Postdoctoral Fellow Programs
Benefits Summary
Health Plan
The Cleveland Clinic Health System (CHHS) employee health plan is a comprehensive health plan that covers you, your spouse and eligible children at no initial cost to you with no pre-existing condition clause. 100% coverage is provided through the department of Primary Care; your co-pay is $10.00. No referral is needed for specialist office visits. Your health plan pays 100% of the allowed amount; your co-pay is $25.00. Pediatric care provides the same coverage, 100% coverage after a $10.00 co-pay for well-baby visits, immunizations, pre-school physicals, etc. All obstetric and gynecological care is primary care and is covered 100% coverage after a $10.00 co-pay.
Diagnostic care outside of the CCHS at a CHN facility is covered 70% after a $500.00 deductible per person ($1500.00 maximum per family) is met. No vision care will be provided outside of CCHS.
Urgent and emergency care at any hospital is covered 100% following a $50.00 co-pay. In-patient hospital care is covered 100% at CCHS. If hospitalized outside of CCHS, you must get approval from the Health Plan Coordinators to receive full coverage.
Prescription drugs are covered as follows: Single person annual deductible is $100.00. Family deductible is $300.00. Following payment of the deductible, coverage is 85% for generic drugs from on-site pharmacies, 80% off-site. High technology drugs with prior authorization are covered 80% at on and off-site pharmacies. Preferred brand drugs are covered 75% on-site and 70% off-site. Non-preferred brands are covered 50% on and off-site. Minimum co-pay is $5.00; maximum co-pay is $50.00 on generic and preferred brands. There is no minimum or maximum co-pay for non-preferred drugs and a $100.00 maximum co-pay on high technology drugs. Mail order prescriptions for up to a 90-day supply have a $15.00 minimum and a $150.00 maximum co-pay.
There is a $25.00 co-pay for ophthalmology exams in the CCHS.
Dental Plan
After one year of employment, dental insurance is provided to you and your eligible dependents at no cost to you. The plan takes effect on the first day of the month following your start date. You have a choice of two plans, Preventive or Traditional. You may purchase the dental plan during your first year at cost, charged to you through payroll deduction.
Vacation
Postdoctoral Fellows may receive 15 days of vacation prorated to the entire fellowship year (an 8 month appointment may entitle the fellow to 10 vacation days during the 8 month appointment). Vacation days must be approved in advance by the staff sponsor.
Maternity/Paternity Leave
Postdoctoral Fellows are given 6 weeks of paid maternity leave (8 weeks for a C-section) and 2 weeks paid paternity leave. To receive pay you must notify your department when you begin maternity/paternity leave. The staff sponsor must be informed at least 90 days before maternity/paternity or adoptive leave. The Family Leave Act of 1993 guidelines (birth, adoptive or foster placement of a child or care of a seriously ill child, spouse or parent or yourself) and consists of unpaid leave up to 12 weeks per year following employment for one year and 1250 hours in the preceding 12 months. Staff sponsors must have 90 days notice prior to any extended and planned leave of absence.
Lab Coats
Lab coats are provided for all postdoctoral fellows and laundered by CCF.
Emergency Loan
Loans for up to $1200.00 per year (interest free) are available for postdoctoral fellows through the Graduate Medical Education Office.
Life Insurance
Postdoctoral Fellows are insured for $25,000 after 30 days of employment.
Retirement Program:
Postdoctoral Fellows may contribute to an unmatched 403b retirement plan managed by Fidelity Investments. Automatic payroll deduction is available.

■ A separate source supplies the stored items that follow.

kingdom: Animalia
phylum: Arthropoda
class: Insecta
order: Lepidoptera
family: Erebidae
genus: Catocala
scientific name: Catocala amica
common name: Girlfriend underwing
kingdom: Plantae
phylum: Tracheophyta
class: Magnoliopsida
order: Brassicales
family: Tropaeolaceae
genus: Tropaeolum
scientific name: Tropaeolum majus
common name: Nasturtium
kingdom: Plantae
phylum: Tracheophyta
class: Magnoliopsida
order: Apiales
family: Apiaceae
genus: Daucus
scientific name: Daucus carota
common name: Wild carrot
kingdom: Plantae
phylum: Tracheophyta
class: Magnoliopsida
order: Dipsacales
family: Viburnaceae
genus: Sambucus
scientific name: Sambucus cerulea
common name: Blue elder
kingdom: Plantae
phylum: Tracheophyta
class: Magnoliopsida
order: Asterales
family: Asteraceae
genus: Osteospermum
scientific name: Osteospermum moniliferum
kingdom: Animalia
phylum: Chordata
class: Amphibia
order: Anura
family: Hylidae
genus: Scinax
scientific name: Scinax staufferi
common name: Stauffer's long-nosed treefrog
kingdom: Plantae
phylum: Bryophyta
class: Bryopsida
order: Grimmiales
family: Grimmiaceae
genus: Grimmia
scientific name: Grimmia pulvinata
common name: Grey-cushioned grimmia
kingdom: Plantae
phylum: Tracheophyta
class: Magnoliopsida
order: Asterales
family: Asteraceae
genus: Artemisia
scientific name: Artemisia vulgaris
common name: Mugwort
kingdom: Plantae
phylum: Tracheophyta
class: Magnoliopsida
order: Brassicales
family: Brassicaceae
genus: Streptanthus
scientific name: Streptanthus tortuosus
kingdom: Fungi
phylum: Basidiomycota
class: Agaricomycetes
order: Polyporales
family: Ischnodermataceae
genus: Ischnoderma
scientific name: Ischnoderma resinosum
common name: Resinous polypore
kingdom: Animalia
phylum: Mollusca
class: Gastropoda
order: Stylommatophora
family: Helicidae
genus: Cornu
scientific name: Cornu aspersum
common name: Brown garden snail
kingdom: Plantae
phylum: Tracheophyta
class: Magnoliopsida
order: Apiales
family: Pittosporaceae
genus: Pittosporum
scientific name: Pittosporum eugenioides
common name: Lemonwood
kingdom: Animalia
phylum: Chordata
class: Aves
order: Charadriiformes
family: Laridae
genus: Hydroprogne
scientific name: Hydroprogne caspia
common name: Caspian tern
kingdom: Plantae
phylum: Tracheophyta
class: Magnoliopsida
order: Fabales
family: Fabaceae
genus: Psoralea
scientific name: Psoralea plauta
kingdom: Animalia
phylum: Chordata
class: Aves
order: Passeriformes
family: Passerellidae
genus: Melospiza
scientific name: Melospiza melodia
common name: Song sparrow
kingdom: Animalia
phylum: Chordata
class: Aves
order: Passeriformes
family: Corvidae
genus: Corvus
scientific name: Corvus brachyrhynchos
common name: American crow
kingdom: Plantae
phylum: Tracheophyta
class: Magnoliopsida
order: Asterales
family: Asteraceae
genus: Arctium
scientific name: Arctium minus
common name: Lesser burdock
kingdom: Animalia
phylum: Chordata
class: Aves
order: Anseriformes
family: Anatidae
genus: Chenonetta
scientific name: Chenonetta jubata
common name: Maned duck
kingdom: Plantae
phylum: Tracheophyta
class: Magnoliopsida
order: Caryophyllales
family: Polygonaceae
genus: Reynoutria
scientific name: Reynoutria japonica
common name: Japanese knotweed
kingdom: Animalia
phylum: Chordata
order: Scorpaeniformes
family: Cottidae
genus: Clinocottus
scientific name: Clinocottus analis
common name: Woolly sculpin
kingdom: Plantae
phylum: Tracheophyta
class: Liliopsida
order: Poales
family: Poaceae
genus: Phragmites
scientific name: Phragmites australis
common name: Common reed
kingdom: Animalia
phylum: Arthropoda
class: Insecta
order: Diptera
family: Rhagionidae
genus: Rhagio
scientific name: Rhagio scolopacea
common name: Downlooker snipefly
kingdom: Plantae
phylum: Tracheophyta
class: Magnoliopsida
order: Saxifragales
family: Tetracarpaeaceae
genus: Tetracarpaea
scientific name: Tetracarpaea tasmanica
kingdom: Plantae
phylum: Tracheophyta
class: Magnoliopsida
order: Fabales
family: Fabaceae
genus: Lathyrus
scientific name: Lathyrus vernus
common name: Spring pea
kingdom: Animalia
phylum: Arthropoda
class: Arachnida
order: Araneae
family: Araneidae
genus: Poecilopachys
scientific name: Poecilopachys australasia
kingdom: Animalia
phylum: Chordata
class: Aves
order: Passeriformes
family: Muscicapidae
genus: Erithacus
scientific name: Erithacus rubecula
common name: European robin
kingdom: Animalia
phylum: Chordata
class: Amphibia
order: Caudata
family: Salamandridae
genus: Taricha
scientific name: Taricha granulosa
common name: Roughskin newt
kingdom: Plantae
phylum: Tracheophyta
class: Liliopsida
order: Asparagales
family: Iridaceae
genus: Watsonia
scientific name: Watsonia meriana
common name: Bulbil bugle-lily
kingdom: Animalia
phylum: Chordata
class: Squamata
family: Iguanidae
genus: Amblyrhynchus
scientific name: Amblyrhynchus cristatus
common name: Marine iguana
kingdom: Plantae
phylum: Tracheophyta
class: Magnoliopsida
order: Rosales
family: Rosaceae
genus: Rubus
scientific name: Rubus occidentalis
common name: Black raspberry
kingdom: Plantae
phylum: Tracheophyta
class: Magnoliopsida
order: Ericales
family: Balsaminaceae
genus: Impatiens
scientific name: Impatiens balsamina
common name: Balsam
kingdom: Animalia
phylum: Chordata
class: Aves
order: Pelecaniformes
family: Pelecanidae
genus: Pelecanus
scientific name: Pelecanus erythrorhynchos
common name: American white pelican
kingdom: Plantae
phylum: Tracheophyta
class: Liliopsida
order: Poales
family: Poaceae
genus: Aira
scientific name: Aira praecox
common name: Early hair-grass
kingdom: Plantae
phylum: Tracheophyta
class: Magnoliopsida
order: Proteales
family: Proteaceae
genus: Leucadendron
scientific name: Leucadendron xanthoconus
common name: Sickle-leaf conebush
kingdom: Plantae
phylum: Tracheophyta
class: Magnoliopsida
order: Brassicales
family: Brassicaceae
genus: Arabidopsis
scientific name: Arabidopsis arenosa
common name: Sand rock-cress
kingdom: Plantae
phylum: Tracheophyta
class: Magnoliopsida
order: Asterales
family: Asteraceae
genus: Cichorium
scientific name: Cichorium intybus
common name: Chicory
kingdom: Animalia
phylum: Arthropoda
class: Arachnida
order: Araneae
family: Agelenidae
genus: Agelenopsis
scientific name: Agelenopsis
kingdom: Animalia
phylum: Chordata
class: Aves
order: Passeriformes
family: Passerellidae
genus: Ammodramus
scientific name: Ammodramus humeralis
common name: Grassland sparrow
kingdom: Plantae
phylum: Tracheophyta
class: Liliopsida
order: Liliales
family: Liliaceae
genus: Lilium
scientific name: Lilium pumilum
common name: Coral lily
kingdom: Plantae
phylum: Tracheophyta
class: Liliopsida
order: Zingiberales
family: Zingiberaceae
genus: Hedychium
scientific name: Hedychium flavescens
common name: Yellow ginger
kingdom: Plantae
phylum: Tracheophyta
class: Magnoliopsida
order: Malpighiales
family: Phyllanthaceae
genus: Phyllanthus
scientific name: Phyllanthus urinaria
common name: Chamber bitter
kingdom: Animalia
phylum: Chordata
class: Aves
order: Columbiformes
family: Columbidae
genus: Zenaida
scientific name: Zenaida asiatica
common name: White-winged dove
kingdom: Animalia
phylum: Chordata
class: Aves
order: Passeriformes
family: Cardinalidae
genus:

Special Note: Postdoctoral Fellows with J-1 Exchange Visitor Status:
You will be required to purchase additional insurance to cover the following:
- In the event of death: repatriation of remains insurance in the amount of $7500.00
- In the event of illness: insurance to cover expenses associated with your medical evacuation to your home country in the amount of $10,000.00.
You will be required to prove that you have obtained this insurance once you arrive at the Cleveland Clinic. If you do not have proof of the insurance on the day you process in, you will be given 30 days to obtain this coverage. If you fail to comply you will be terminated from your fellowship and your J-1 visa will be revoked. This insurance may be obtained from a source in your home country or from a company listed below:
International SOS Assistance, Inc. PO Box 11568, Philadelphia, PA 19116. Phone: (215) 244-1500/ in USA (800) 767-1403. www.internationalsos.com
Cultural Insurance Services International. Phone: in USA (800) 303-8120 ext. 5430. www.culturalinsurance.com
**Be sure to specify you need ONLY medical evacuation and repatriation of remains insurance.